The administration acknowledges that its energy proposal would increase costs for consumers but argues that the vast majority of people will get tax breaks elsewhere in Obama's budget package.
"Now, if people don't change how they use energy, then they will face higher costs for energy," Geithner acknowledged.
Obama, meanwhile, was asked about the stock market's swoon in recent days to levels not seen since 1997.
"What I'm looking for is not the day-to-day gyrations of the stock market, but the long-term ability for the United States and the entire world economy to regain its footing," Obama said after meeting in the Oval Office with British Prime Minister Gordon Brown.
"You know, it bobs up and down," he said, comparing stock market movements to daily tracking polls during political campaigns. "The banking system has been dealt a heavy blow," he added. "There are a lot of losses that are working their way through the system. And it's not surprising that the market is hurting as a consequence."
Sounding ever more like an analyst, he said that "profit and earning ratios are starting to get to the point where buying stocks is a potentially good deal if you've got a long-term perspective on it."
The president predicted a recovery "but it's not going to happen overnight."
He got a boost from Bernanke, who was appointed to the top Fed job in 2006 by President George W. Bush. Bernanke said Obama's recently enacted $787 billion stimulus package of increased federal spending and tax cuts should help revive consumer spending, boost factory production and "mitigate the overall loss of employment and income that would otherwise occur."
Bernanke testified that an economic recovery depends on the government's ability to stabilize weak financial markets.

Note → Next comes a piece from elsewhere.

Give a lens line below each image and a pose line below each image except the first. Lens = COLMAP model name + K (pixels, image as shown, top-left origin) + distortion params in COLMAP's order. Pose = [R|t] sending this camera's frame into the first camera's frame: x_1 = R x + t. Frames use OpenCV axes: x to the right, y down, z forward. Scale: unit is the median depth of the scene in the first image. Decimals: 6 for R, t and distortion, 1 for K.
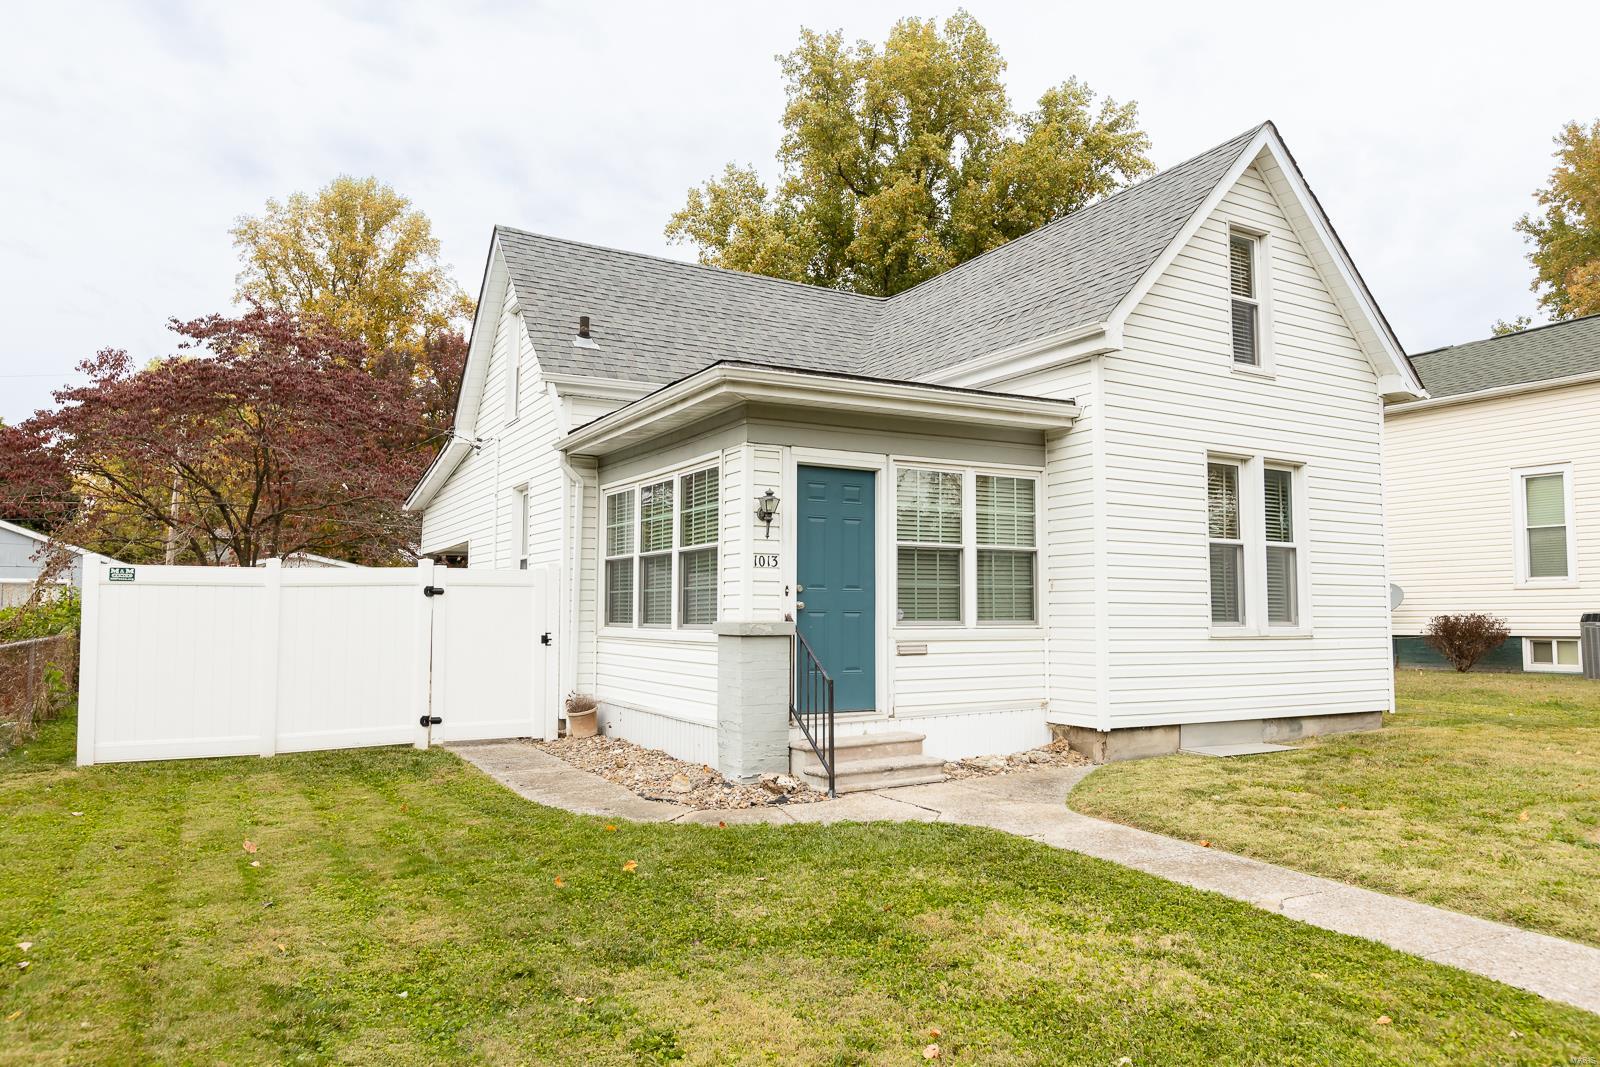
lens RADIAL K [[1065.2, 0, 800.0], [0, 1065.2, 533.5], [0, 0, 1]] dist [-0.005233, -0.001150]
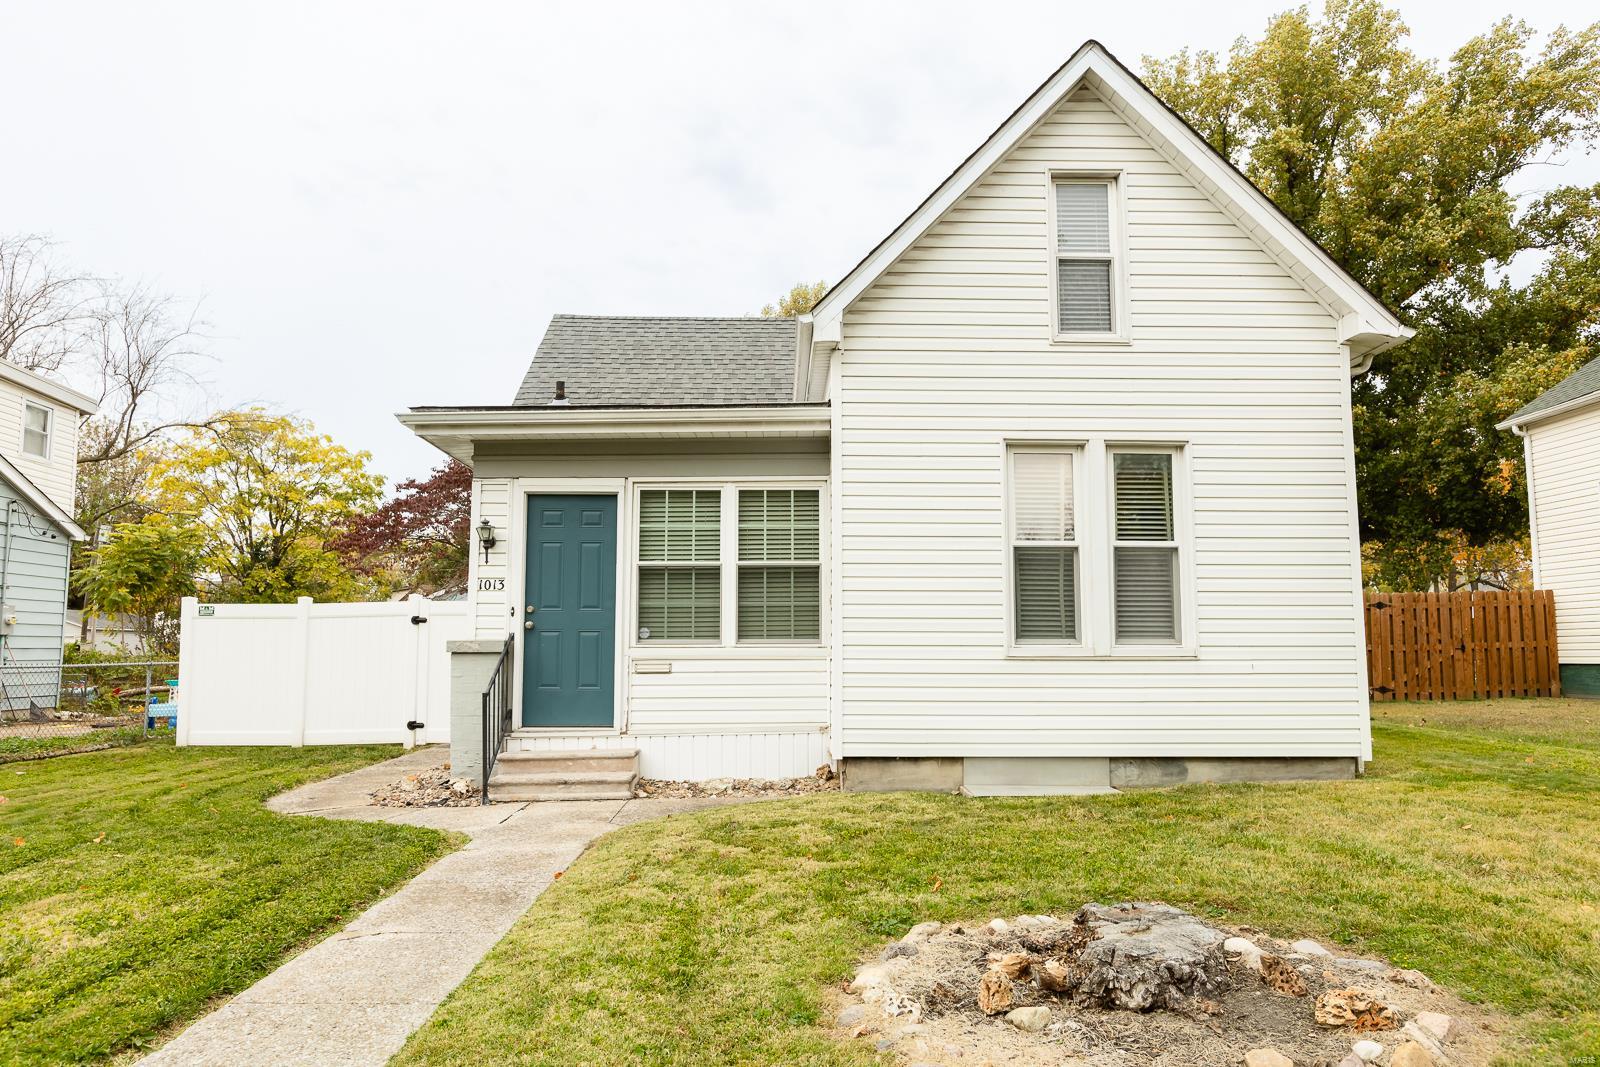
lens RADIAL K [[975.7, 0, 798.8], [0, 975.7, 551.3], [0, 0, 1]] dist [-0.005436, 0.000142]
pose [[0.875236, -0.051912, -0.480902, 0.641573], [0.040228, 0.998592, -0.034581, 0.034283], [0.482020, 0.010920, 0.876092, 0.241374]]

Geithner and Orszag were grilled by Republicans on the tax portion of the budget.
In particular, GOP lawmakers complained about a section that would require polluters to purchase permits from the government for their greenhouse gas emissions, suggesting it would essentially impose huge new energy costs on all consumers and businesses. They also criticized a section limiting the charitable deductions that households earning over $250,000 a year can claim, saying it would burden charities.
"The president's budget increases taxes on every American, and does so during a recession," Rep. Dave Camp, R-Mich., told Geithner.
Geithner said the budget reflects what Obama views as "a deep moral imperative to make our society more just. But it's very good economic policy, too. It will mean there is again a fairer, more equitably shared tax burden on the vast majority of Americans."
Higher taxes for affluent Americans would not come until 2011 once "we are safely into recovery," Geithner said.
But some lawmakers challenged the administration's predictions for such a speedy recovery.
The budget forecasts that the economy, as measured by the gross domestic product, would shrink by just 1.2 percent this year and then snap back and grow by a solid 3.2 percent in 2010, followed by several years over 4 percent.
That's more optimistic than most private forecasts, and comes despite a new government report showing the economy contracted by 6.2 percent in late 2008, far more than the 3.2 percent drop first reported.
"It looks like somebody's cooking the books," Rep. Kevin Brady, R-Texas, told Geithner.
The Obama plan "does predict a somewhat more rapid recovery" than other forecasts, Geithner acknowledged. But, he added, "I believe this is a realistic forecast."
Questioning was pretty much along party lines. Democrats for the most part praised Obama's proposal.
"It is making the tax code more fair," Rep. John Lewis, D-Ga., told Geithner.
Obama's budget faces a difficult path through Congress because of its many controversial proposals on health care, taxes and global warming.